The original technology was developed by Bay Microsystems, which was quietly acquired by Vcinity and its three family office investors in early July, Carr said.

"This is technology that was already proven in the market," he said. "Now we're tweaking it, and making sure that a software-only version works really well as we go to scale."

Davis said there are other vendors that have developed global file systems for managing stored data. "But they don't allow access to the data," he said. "Or, if they allow access, users need to move it first. We can move more data over greater distances faster than anyone. But we don't emphasize the movement of data. We emphasize fast access to the data in place."

Vcinity's technology is based on a propriety expansion of the RDMA, or remote direct memory access, protocol, Davis said.

"Most people don't believe RDMA can be extended beyond 20 to 80 kilometers," he said. "But we have active links via RDMA over 20,000 kilometers. We have our secret sauce. It's not proprietary in the sense that you need to change your networks. We look just like a hub in your network."

Vcinity provides its remote on-demand data access technology as either a complete hardware appliance based on Dell Technologies hardware, or as software that can be used with any x86-based or IBM Power-based server, Davis said.

The company resells its software via reseller relationships with Penguin Computing and Mercury Systems, and has a meet-in-the-channel relationship with IBM to make its software available for Power-based servers, he said.

"As long as it's an x86 or Power server, we don't care," he said. "The software will run fine with any server."

Bay Microsystems generated a lot of excitement among customers with the remote data access technology before it was acquired by Vcinity, said Anthony Rangel, founder and CEO of Caliism Data Solutions, a Santa Clara, Calif.-based solution provider and new Vcinity channel partner.

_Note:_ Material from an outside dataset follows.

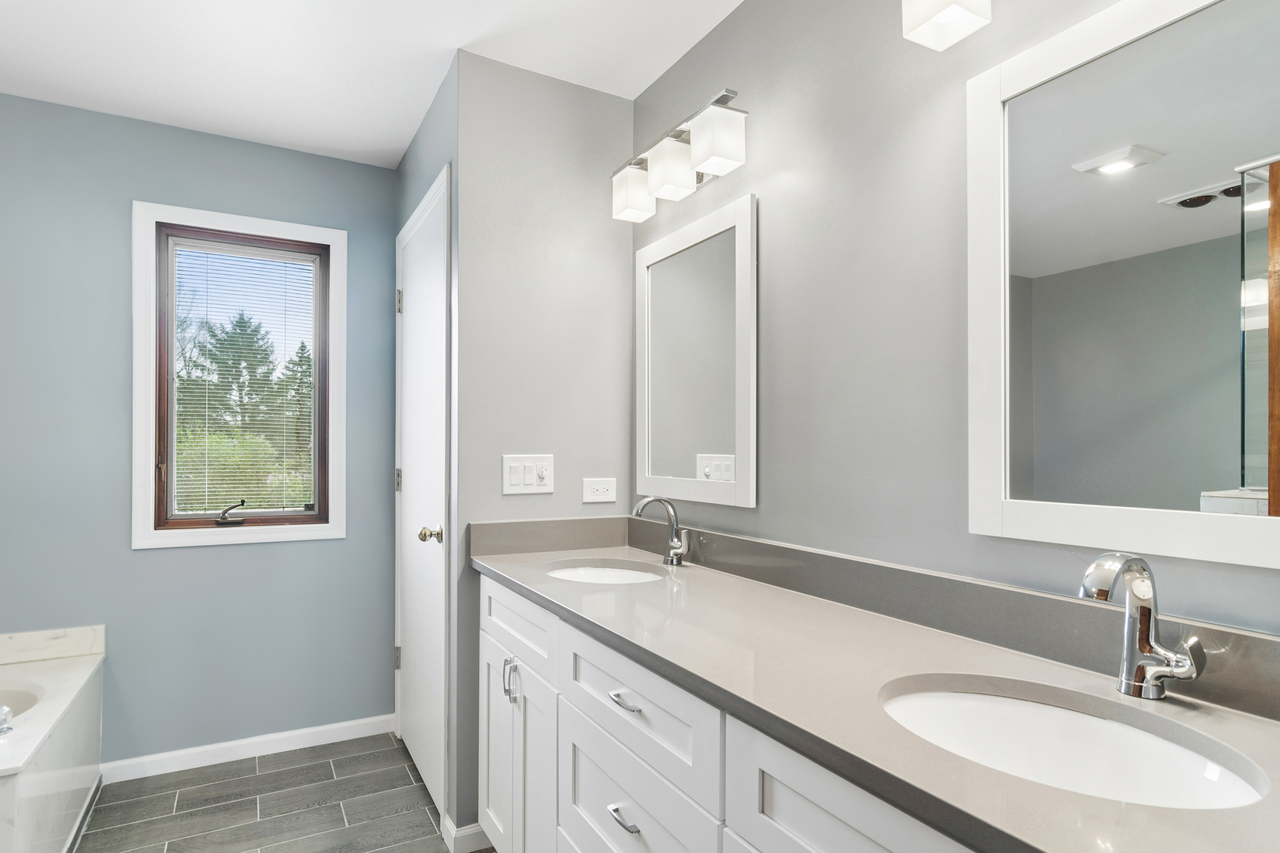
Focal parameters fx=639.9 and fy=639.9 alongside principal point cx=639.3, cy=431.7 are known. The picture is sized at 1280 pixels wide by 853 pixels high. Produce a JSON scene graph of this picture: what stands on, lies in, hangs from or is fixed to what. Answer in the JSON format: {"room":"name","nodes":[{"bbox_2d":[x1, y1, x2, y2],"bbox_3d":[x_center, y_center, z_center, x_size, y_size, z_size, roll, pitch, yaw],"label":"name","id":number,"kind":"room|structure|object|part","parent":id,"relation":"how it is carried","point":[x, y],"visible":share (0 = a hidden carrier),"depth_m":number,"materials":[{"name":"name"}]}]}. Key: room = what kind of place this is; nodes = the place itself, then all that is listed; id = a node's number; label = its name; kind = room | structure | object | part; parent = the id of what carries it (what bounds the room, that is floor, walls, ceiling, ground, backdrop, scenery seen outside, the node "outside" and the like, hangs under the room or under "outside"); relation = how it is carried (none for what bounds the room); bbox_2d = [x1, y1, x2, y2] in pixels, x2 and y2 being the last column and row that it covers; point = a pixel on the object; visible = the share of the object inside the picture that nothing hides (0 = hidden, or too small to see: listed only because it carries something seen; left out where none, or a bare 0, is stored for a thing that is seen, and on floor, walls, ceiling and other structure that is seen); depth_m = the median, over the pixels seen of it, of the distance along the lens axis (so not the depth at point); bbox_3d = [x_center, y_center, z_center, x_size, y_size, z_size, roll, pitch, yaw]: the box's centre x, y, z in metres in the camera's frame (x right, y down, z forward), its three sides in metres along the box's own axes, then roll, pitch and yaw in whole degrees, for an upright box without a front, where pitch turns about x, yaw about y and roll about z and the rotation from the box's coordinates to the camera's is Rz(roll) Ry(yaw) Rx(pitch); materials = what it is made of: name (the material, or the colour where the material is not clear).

"It was hard for customers to believe how quickly they could transfer large files," Rangel told CRN. "The technology works with large files remotely on the fly as if they were right in front of the users, including video files. I've not seen anyone else who could do that."

Prior to this week, Caliism had a proof-of-concept project going with a large cable provider that Rangel declined to identify, and expects another proof-of-concept project to start with a Department of Energy company early next year, Rangel said.

About 99 percent of Vcinity's sales are indirect, with a small amount of direct business focused on helping open new clients who will be passed to other channel partners, Carr said.

Prior to the launch of Vcinity, Bay Microsystems had a major focus on federal government clients, including the Air Force Distributed Common Ground System where integration of the technology was done via another solution provider, Herndon, Va.-based Peraton.

Going forward, Vcinity looks to expand its indirect sales channel to increase its reach into the commercial market, Carr said.